Establishing a secure channel is a solved problem. Use TLS. But since sending a non-ephemeral client public key before the key exchange is not that great, don’t do it. Establish the encrypted channel first, and use it to send the client public key for authentication next.

Passive attackers cannot distinguish between clients using their public key any more. Server-side, leaking public keys doesn’t have any catastrophic implications any more.

From a usability perspective, this doesn’t solve the problem of public key distribution across multiple devices. Unless key pairs are derived from domains and passwords.

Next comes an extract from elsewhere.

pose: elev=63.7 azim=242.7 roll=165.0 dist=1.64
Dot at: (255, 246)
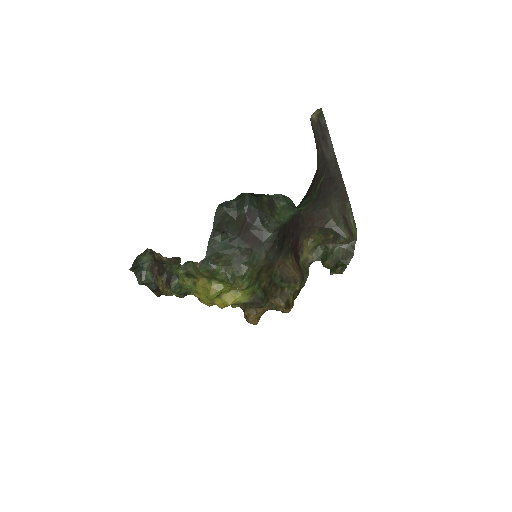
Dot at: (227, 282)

In this scenario, password stretching can be done client-side and the result can be then used to generate the key pair. By definition, password hashing functions are very taxing on memory and CPU cycles, making them a nice DoS attack vector when run server-side. Or, at least, this represents a non-negligible source of expense in order to provision accordingly.

Delegating the computation to clients solves this.

In order to authenticate a client, the server sends a nonce over the secure channel, the client signs it using its private key computed using its password and the server domain, sends its public key as well as the signature to the server, and all the server has to do is then verify that signature.

Implementing this is trivial. Here is an illustration using the libhydrogen API:

Client-side: generate the key pair

// Generate a deterministic seed from a password `domain|username|password`
// of length `passwd_len`, and an optional shared secret key `master_key`
// using a password stretching function.
// `domain` is a static application uuid/context/personalization string.

uint8_t kp_seed[hydro_sign_SEEDBYTES];
hydro_pwhash_deterministic(kp_seed, sizeof kp_seed, passwd, passwd_len,
                           CONTEXT, master_key, OPSLIMIT, 0, 1);

// Generate a key pair from the seed

hydro_sign_keypair kp;
hydro_sign_keygen_deterministic(&kp, kp_seed);

Server-side: send a nonce to the client

uint8_t nonce[32];
hydro_random_buf(nonce, sizeof nonce);

And send nonce to the client.

Client-side: build the challenge and compute its signature

// Compute a signature for `domain|username|nonce` (with proper separation,
// for example by prefixing components with their length) of length
// `challenge_len` using the secret key.

uint8_t signature[hydro_sign_BYTES];
hydro_sign_create(signature, challenge, challenge_len, CONTEXT, kp.sk);

And send username and kp.pk to the server.

Server-side: verify the signature of the challenge

Reconstruct the challenge from username, check that the kp.pk maps to a valid user now if this is faster than a scalar multiplication, and verify the signature of the challenge:

if (hydro_sign_verify(signature, challenge, challenge_len,
                      CONTEXT, kp.pk) != 0) {
    abort(); // bail out
}

Done

If having multiple users having shared the same name and password within same service are parts of your threat model, the server can assign a random master_key to individual users, and send it along with the nonce. This requires an initial packet from the client to the server to send the user name. In this context, to prevent enumeration, a pseudorandom master_key should be returned for a nonexistent user.

The simplicity of this protocol compared to PAKEs resides in the fact that we assume the existence of an already established secure channel. This is a very reasonable assumption for any modern application.

Note that the OPAQUE draft proposes integrating the OPAQUE scheme with TLS1.3. If it ever gets actually implemented, it will be a game changer.

Even though they should be augmented with a second factor, passwords are not dead. They won’t be anytime soon.

However, the way they are currently stored is not great. I would encourage new applications to consider schemes that don’t require servers to get a copy of a password, API key, or anything that resembles a non-ephemeral shared key, at any point in time.

OPAQUE introduces a very interesting idea: performing a two-party computation in order to blind the salt. The server doesn’t know the salt, and the client requires an interaction with the server to compute it.

I implemented that idea in a complete authentication example using WebAssembly: Access control example.